**YOUR INSTRUCTIONS**
Print the whole listing again exactly, keeping no pictures in it.

**PROVIDED DATA**
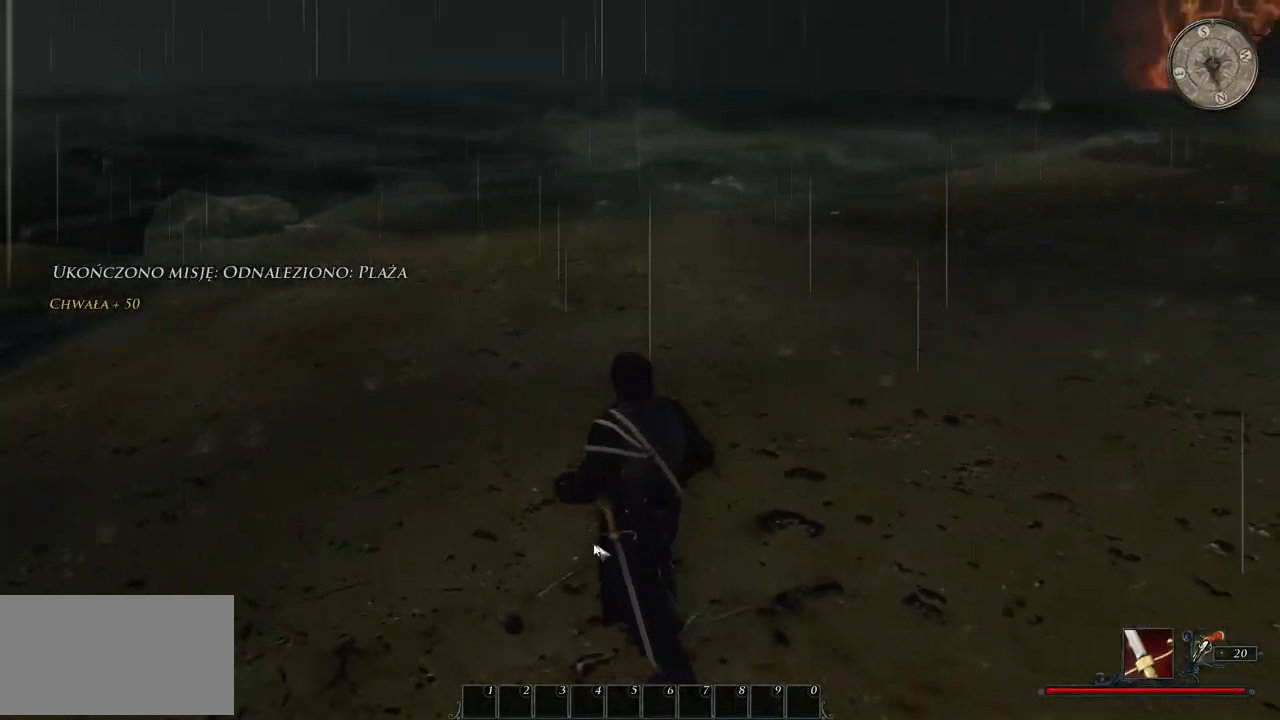
{"keys": ["a", "w"], "mouse": [], "events": []}
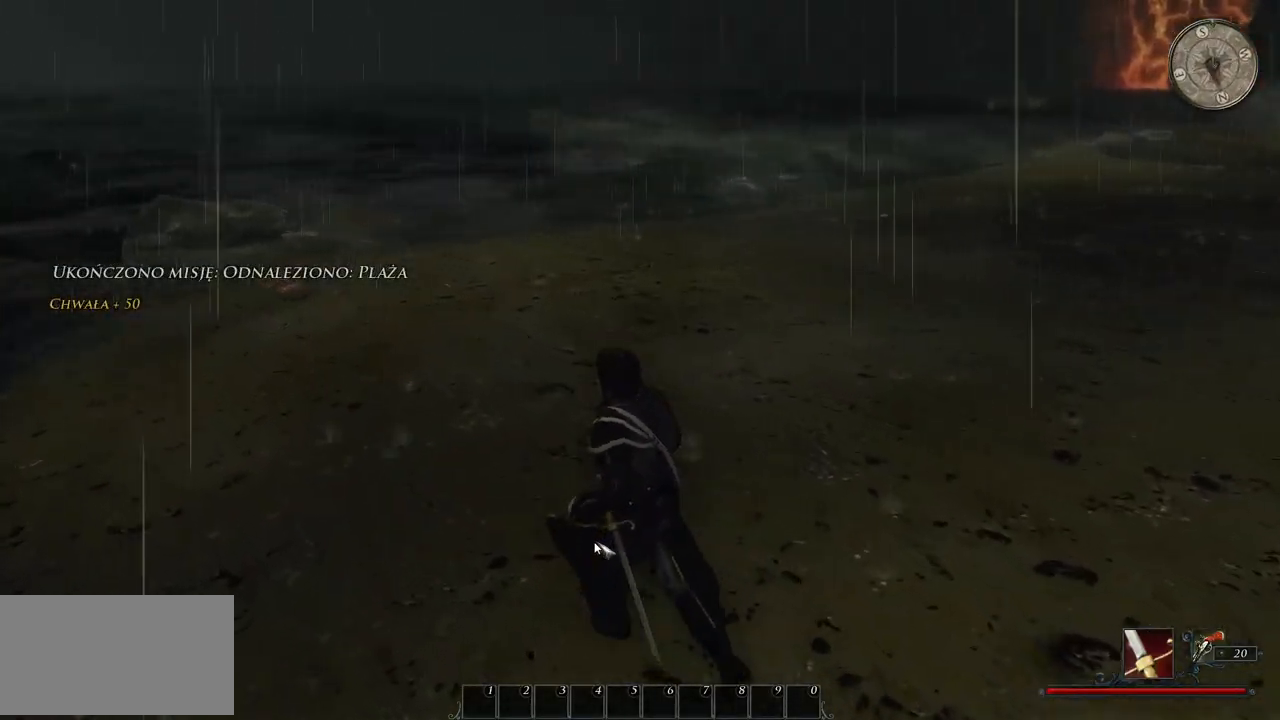
{"keys": ["shift", "w"], "mouse": [], "events": [[120, "a", "up"], [440, "shift", "down"]]}
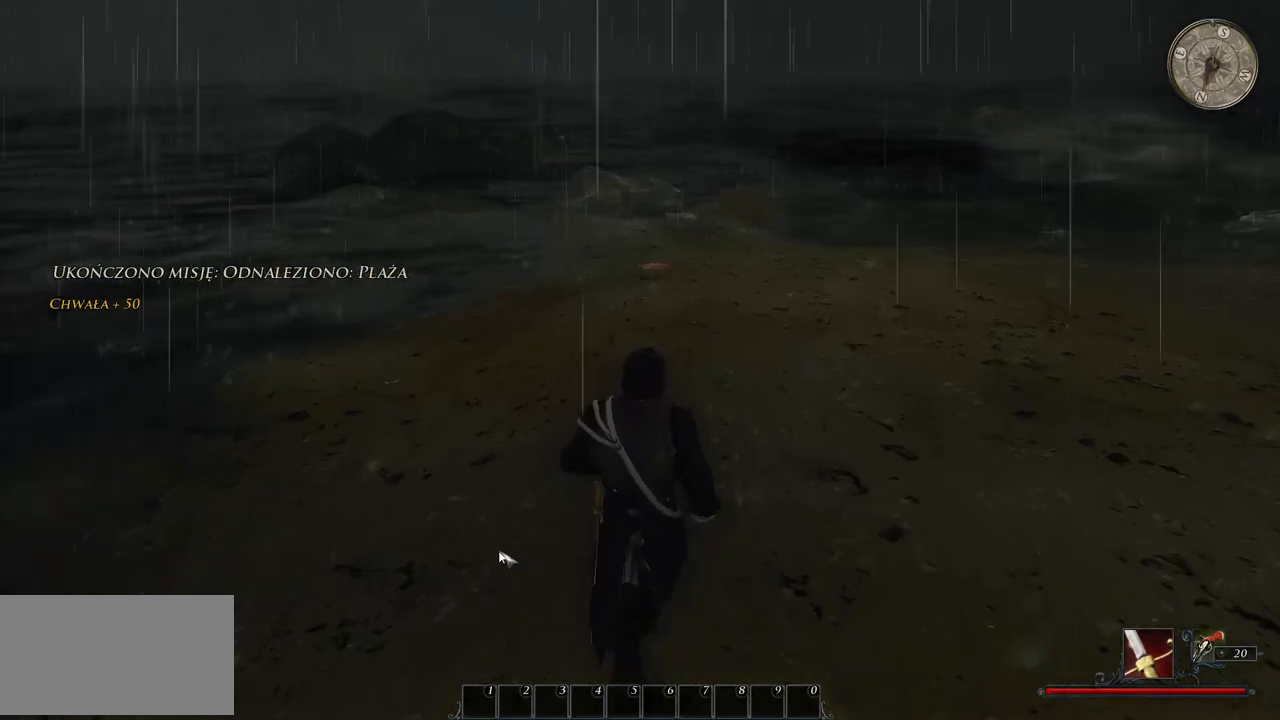
{"keys": ["shift", "w"], "mouse": [], "events": []}
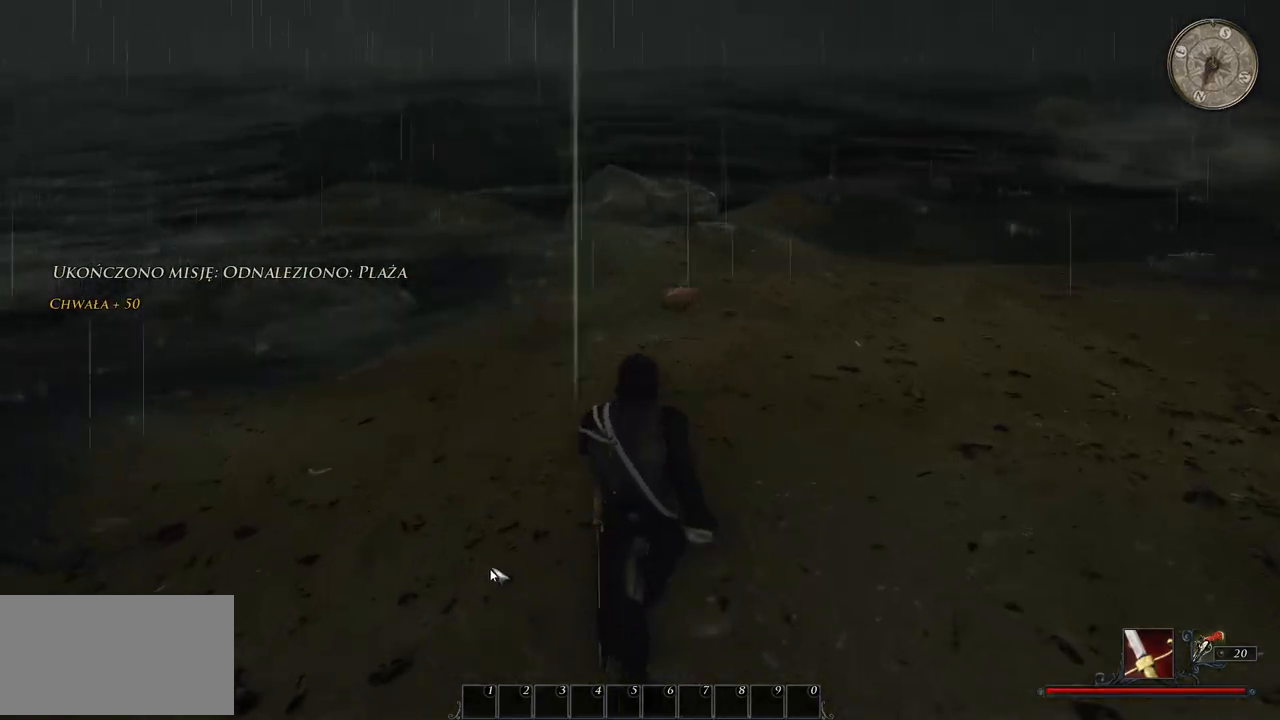
{"keys": ["w"], "mouse": [], "events": [[320, "shift", "up"]]}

**FINISHED TASK**
{"keys": ["a", "w"], "mouse": [], "events": []}
{"keys": ["shift", "w"], "mouse": [], "events": [[120, "a", "up"], [440, "shift", "down"]]}
{"keys": ["shift", "w"], "mouse": [], "events": []}
{"keys": ["w"], "mouse": [], "events": [[320, "shift", "up"]]}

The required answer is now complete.